Gitlitz B J, Belldegrun A S, Figlin R A
Department of Medicine, University of California, School of Medicine, Los Angeles 90095-7059, USA.
Semin Urol Oncol. 2001 May;19(2):141-7.
The concept of tumor vaccines is not new. However, advances in gene transfer technology, tumor immunology, molecular biology, and methods of monitoring antitumor response, have allowed for novel, more specific vaccine approaches. For example, first-generation tumor vaccines were composed of whole inactivated cancer cells, or tumor lysates (Tuly) given together with immune adjuvants like bacillus Calmette-Guerin (BCG). Current strategies include tumor cells modified with genes encoding molecules necessary to stimulate a cytotoxic T cell response, such as cytokine genes, foreign HLA genes, tumor-associated antigen (TAA) genes, and even costimulatory molecules. Activation of cellular immunity requires at least three synergistic signals including presentation of specific tumor antigens, costimulatory signals (B7 molecules), and propagation of the immune response via cytokine release. In general, tumor cells often fail to demonstrate any of these immunostimulatory properties. Dendritic cell-based vaccines are gaining popularity as these cells can properly present TAA to the immune system, thus circumventing the poor antigen-presenting qualities of tumor cells. Dendritic cells can be "loaded" with TAA or other molecules either by their natural endocytotic capabilities, or by genetic modification.

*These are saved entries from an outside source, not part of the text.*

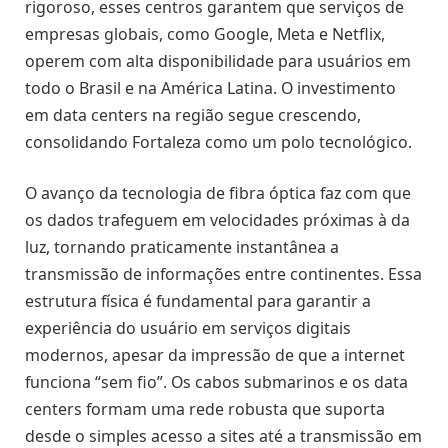
rigoroso, esses centros garantem que serviços de
empresas globais, como Google, Meta e Netflix,
operem com alta disponibilidade para usuários em
todo o Brasil e na América Latina. O investimento
em data centers na região segue crescendo,
consolidando Fortaleza como um polo tecnológico.
O avanço da tecnologia de fibra óptica faz com que
os dados trafeguem em velocidades próximas à da
luz, tornando praticamente instantânea a
transmissão de informações entre continentes. Essa
estrutura física é fundamental para garantir a
experiência do usuário em serviços digitais
modernos, apesar da impressão de que a internet
funciona “sem fio”. Os cabos submarinos e os data
centers formam uma rede robusta que suporta
desde o simples acesso a sites até a transmissão em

肿瘤疫苗的概念并不新颖。然而,基因转移技术、肿瘤免疫学、分子生物学以及监测抗肿瘤反应方法的进展,使得新型、更具特异性的疫苗方法成为可能。例如,第一代肿瘤疫苗由完整的灭活癌细胞或肿瘤裂解物(Tuly)与免疫佐剂如卡介苗(BCG)一起组成。当前的策略包括用编码刺激细胞毒性T细胞反应所需分子的基因修饰肿瘤细胞,如细胞因子基因、外源HLA基因、肿瘤相关抗原(TAA)基因,甚至共刺激分子。细胞免疫的激活至少需要三个协同信号,包括特定肿瘤抗原的呈递、共刺激信号(B7分子)以及通过细胞因子释放来促进免疫反应。一般来说,肿瘤细胞往往无法展现出这些免疫刺激特性中的任何一种。基于树突状细胞的疫苗越来越受欢迎,因为这些细胞能够将TAA正确地呈递给免疫系统,从而规避肿瘤细胞较差的抗原呈递能力。树突状细胞可以通过其天然的内吞能力,或者通过基因改造来“负载”TAA或其他分子。